JB: I [laughter]…There are some great things about not having a crew, there are some things that are really not so great. Many times I was missing a crew. I was very happy to move so fast, we could only shoot it this fast because we didn’t have a crew. And, by the way, I did have a crew of one very great DP named Nick Sadler. So he was my crew. But in the future, I would learn the lessons that I learned from this, and I would take the lesson which is trust the actors, trust that the actors will bring something to the script.

SF: So what is next for you, other than promoting the hell out of this?

JB: I’ve got to get this to the world, and then I do have a time travel story that I would love to get off the ground, time travel love story. The experiment is can you do that without Rachel McAdams. Is that even legal?

SF: Maybe you’ll get her after this.

JB: Or I might really have some union issues if people find out I’m not using her.

SF: I love time travel movies. You know, time travel, reality bending, and so few movies do it well anymore. You have to look to the eighties for really good ones. But I mean, I don’t want to kiss your ass too much, but this one was up there.

JB: That’s awesome. Please let people know. It’s our only hope.

SF: Don’t worry. It’s definitely going up on ScienceFiction.com.

JB: Oh, awesome! You know, it’s weird. They make so few actual science fiction movies now. Horror movies, it seems like they make more fantasy movies than science fiction movies.
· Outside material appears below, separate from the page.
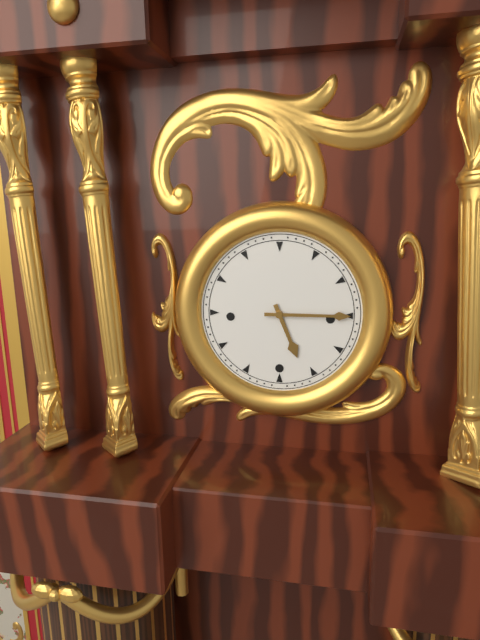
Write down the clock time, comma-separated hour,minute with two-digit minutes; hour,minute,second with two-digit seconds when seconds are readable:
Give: 5,15
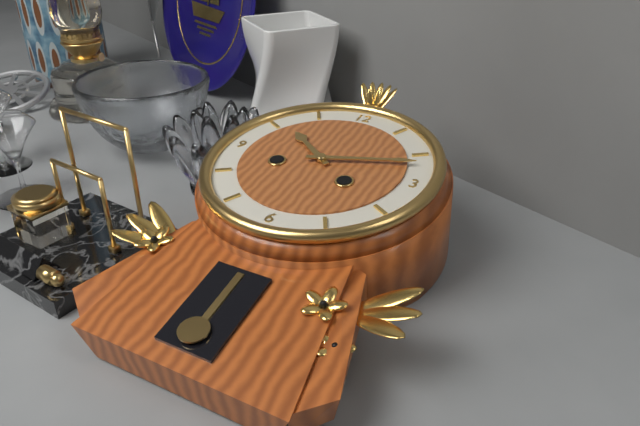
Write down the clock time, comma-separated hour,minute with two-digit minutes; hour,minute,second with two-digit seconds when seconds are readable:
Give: 10,12
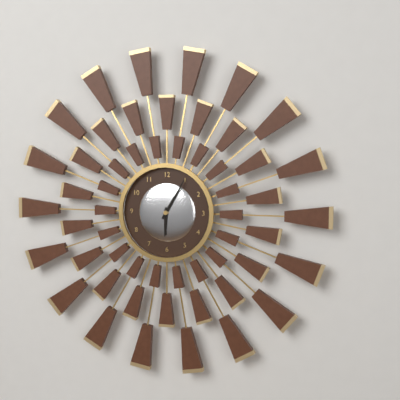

It’s really strange how limited the science fiction genre is right now. I don’t understand it because it is so fertile, it takes people’s minds to such special places. You would think that we’d be tapping into that more.

SF: I love that those things are coming back. I’d like to see more exploring.

JB: It cracks your mind open. I loved science fiction as a kid. It’s what took me to almost spiritual places. These ways of thinking about the world and reality that you don’t get in everyday classrooms.

SF: Speaking of that stuff, how did you first get into filmmaking?

JB: Just ever since I was a kid, I was always drawing and creating stories. I was just looking at this crazy, it’s this eight-page book I wrote when I was five, it’s got drawings and one sentence per page, about a group of guys that were trying to solve this massive fire over the United States. All of the United States was on fire. They were building around the whole fire because I learned if you take the oxygen away from fire that puts it out.

SF: Man. Your stories when you were a kid were way better than mine. I was actually on a podcast last week and the host asked me “How did you get started writing?” because I write movies too, I went to school for it, but it started because I put on a play in my gym class and, my teacher let it happen, but I didn’t have it written down or anything, so essentially it was me telling my classmates to do stupid stuff, and the gym teacher was the bad guy. He didn’t like that too much which was why he made me stop.

JB: But you had the urge, you had the instinct to tell stories.

SF: I love telling stories.

JB: Absolutely. Start any way you can. With your friends, or your gym teacher. Whatever it takes, got to do it.

At this point, we started to go into the wrestling talk, but this is just about everything that I can share with you without spoiling anything. I could literally go on and on about the things that fascinate me about this movie, but I don’t want to give anything away. However, like the director said in our interview, ‘Coherence’ hasn’t gotten distribution yet, so if any of this sounds interesting to you at all, take to your social media accounts and shout from the theoretical rafters that you need this in a theater near you soon.